According to data from the U.S. Decennial Census, Flathead County’s housing supply grew by 6.2% from 2010 to 2020 while the population grew by 14.8%. By comparison, the housing growth from 1970 to 1980 was 59.5% while the population grew by 31.7%.

“Montana has had a lot of growth spurts in this area, but you can see that housing growth over that decade was almost 60% – almost double of what the population growth was,” Barkey said.

Barkey said there was a housing surplus following the Great Recession in the 2010s, but by 2015, that trend shifted, and the population growth began to exceed housing growth. In 2011, there was a surplus of 3,000 housing units in Flathead County and by 2022, there was a shortage of 3,161 units.

“You can see clearly the rollercoaster ride of housing prices during the great boom and bust after the Great Recession, but this is where it starts to happen – right around the 2010s,” Barkey said. “This period when we weren’t building as much – you can see the consequences of that.”

During the 2010s when building dropped off, the population continued growing at a steady pace. According to U.S. Census data, the net migration steadily grew by 1,000 to 2,000 people each year between 2013 and 2019, but that change doubled in 2021 when the net migration grew by 4,000.

The spike in population growth coupled with the lag in housing growth contributed to the rise in housing prices, which grew by 49.9% in Kalispell and 62.3% in Whitefish, according to Federal Home Finance Agency data.

Additionally, high home prices in Flathead County have priced out many high-income earners from home ownership, keeping them in the rental market.

“Rent is pretty ugly,” Barkey said. “It’s the same situation. Once you have so many people getting pushed out of the home ownership market, you’re getting people with higher incomes renting. They’re displacing other renters – it’s a tough situation.”

According to the Zillow Observed Rent Index, the Flathead County has hovered around $2,500 in the last year compared to Missoula County at $1,500.

The housing deficit, Barkey said, causes residents to get creative with housing solutions to help offset those costs.

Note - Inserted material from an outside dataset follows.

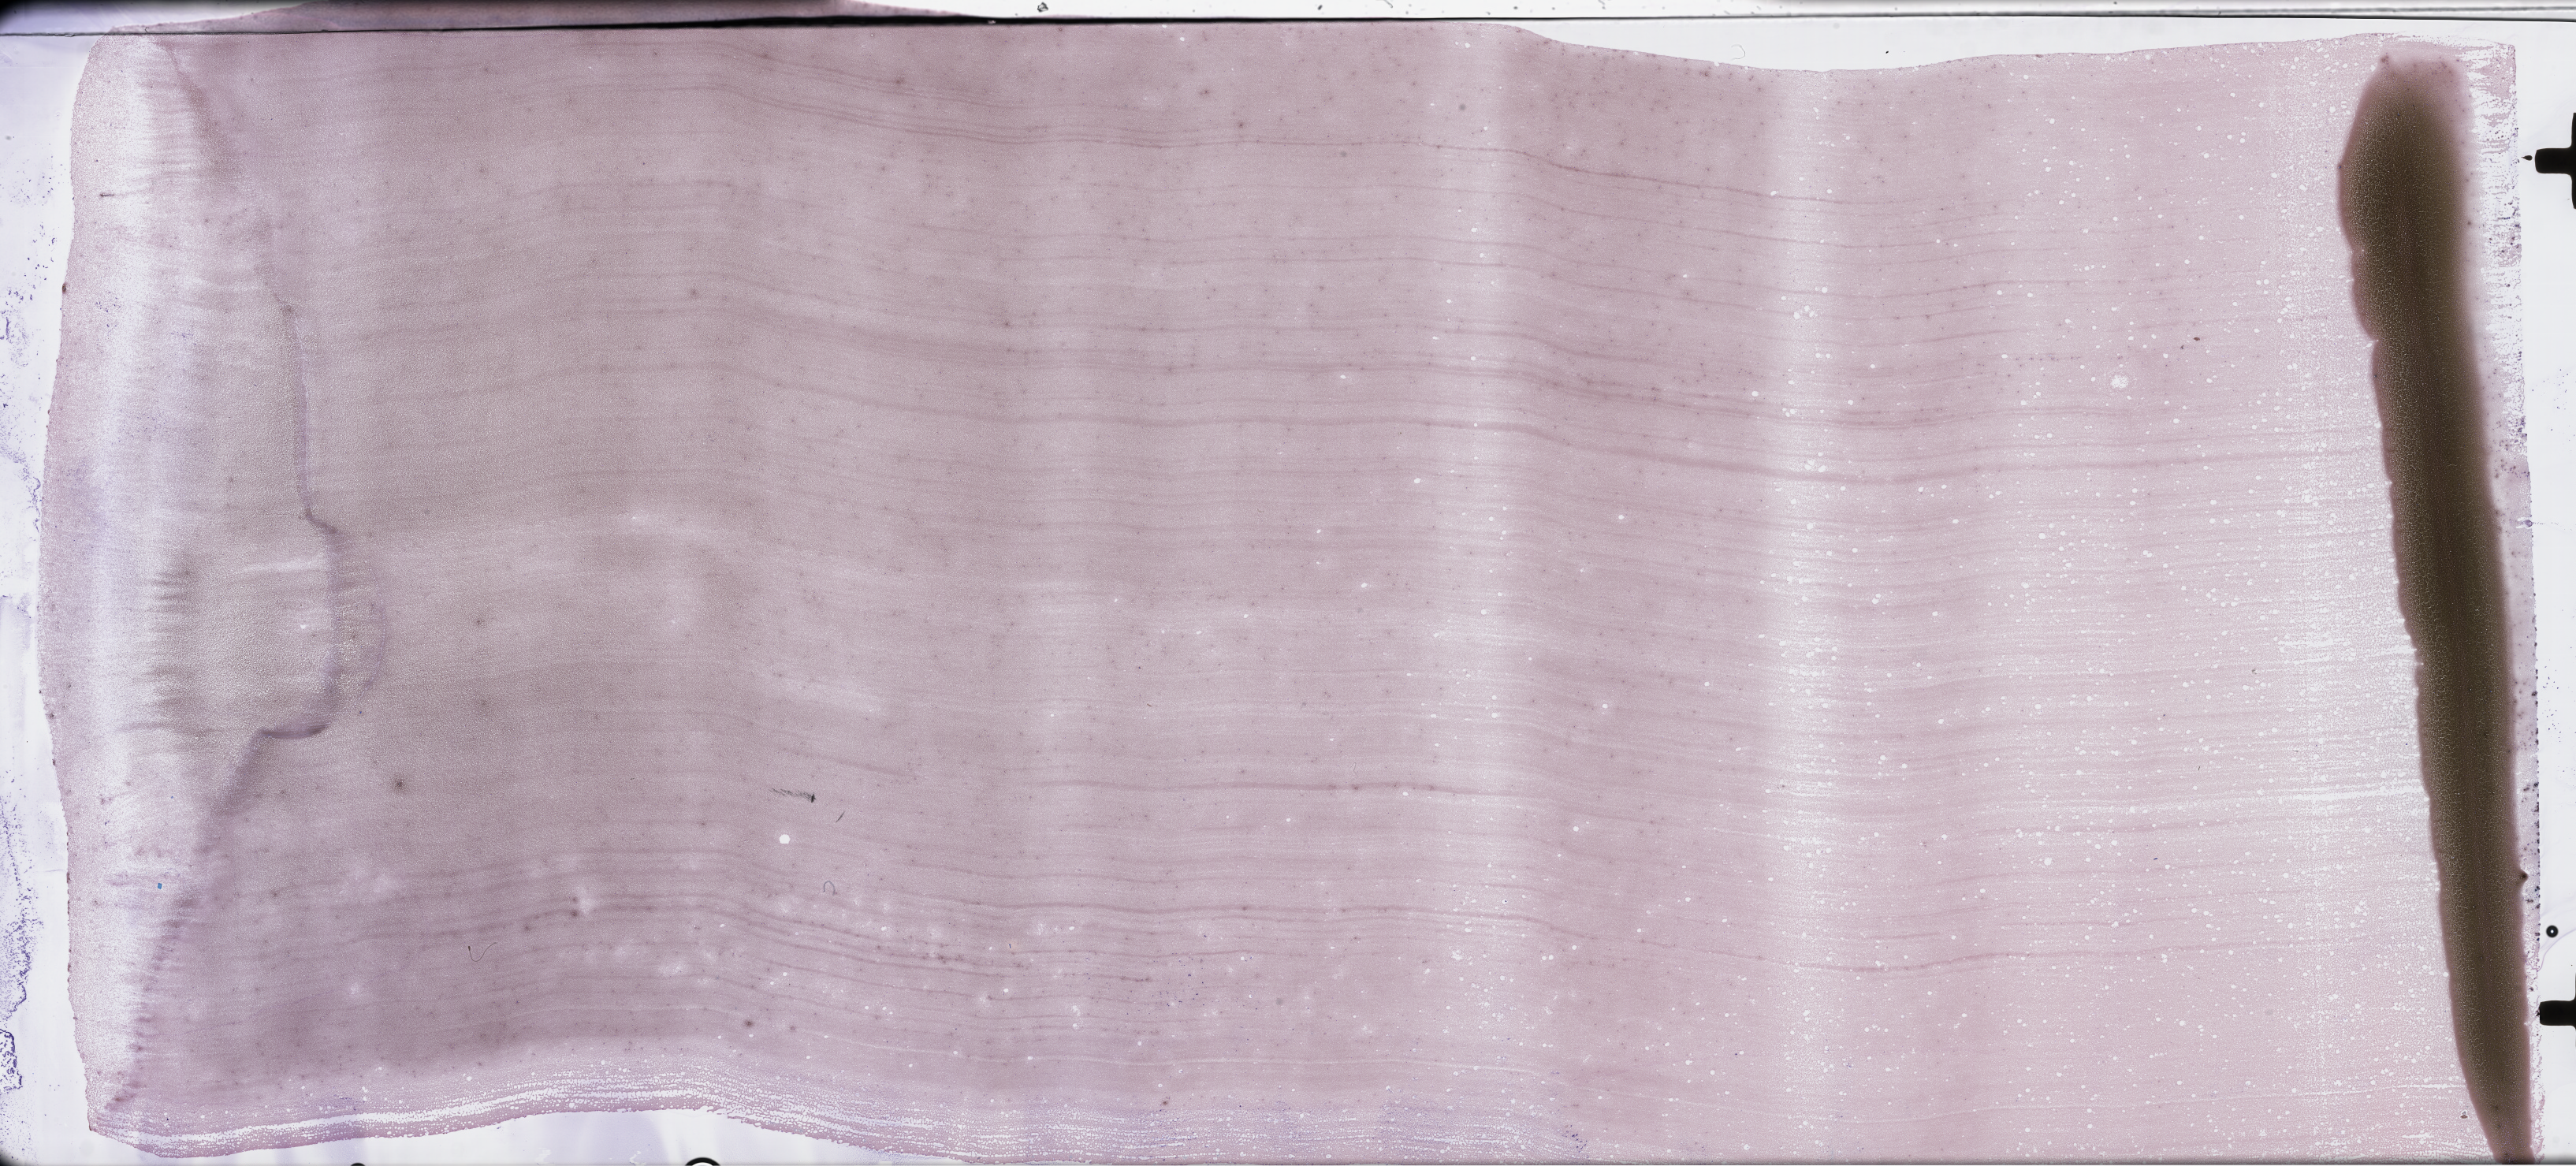
Whole-slide image of a whole blood smear, Wright-Giemsa stain — shown as a low-resolution overview of the whole scanned area (about 52.8 x 23.9 mm). EDTA-anticoagulated smear. Specimen time point: collected at baseline (before treatment). Patient sex: male.
- from a patient with: Plasma Cell Myeloma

“In a housing deficit situation, households don’t form, people have long commutes, people have alternative housing arrangements – some of us call that roommates.” Barkey said.

The lack of housing also prevents many potential residents from relocating to the Flathead Valley, which impacts the job market, according to James Williams of Sage Appraisal & Strategy.

“The problem is not that we don’t have job opportunities,” Williams said at the luncheon. “There are underlying issues, which Pat Barkey just talked about, which is housing and childcare.”

Williams says that while the demand for business is strong in the Flathead Valley, the workforce shortage impacts the supply of services offered.

Montana’s current low unemployment rate of 2.4% has left business owners with a limited labor pool to choose from.

“We’re seeing higher business expenses,” Williams said. “We have less employees to hire.”

Gov. Greg Gianforte also spoke at the event and praised the state for its 23rd consecutive month of low unemployment along with the creation of 40,000 new jobs at the luncheon.

“Our economy is growing,” Gianforte said. “We’ve also set records for new businesses created in the last two years.

Gianforte said that close to 150 businesses were recruited to Montana in recent years, which he attributed to the state’s “work ethic, quality of life and pro-business policies.”

Additionally, the governor called the recent legislative session a success, where he signed 172 “red tape relief” bills and facilitated tax reforms and relief, including the tax rebate that he said provided $470 million in relief.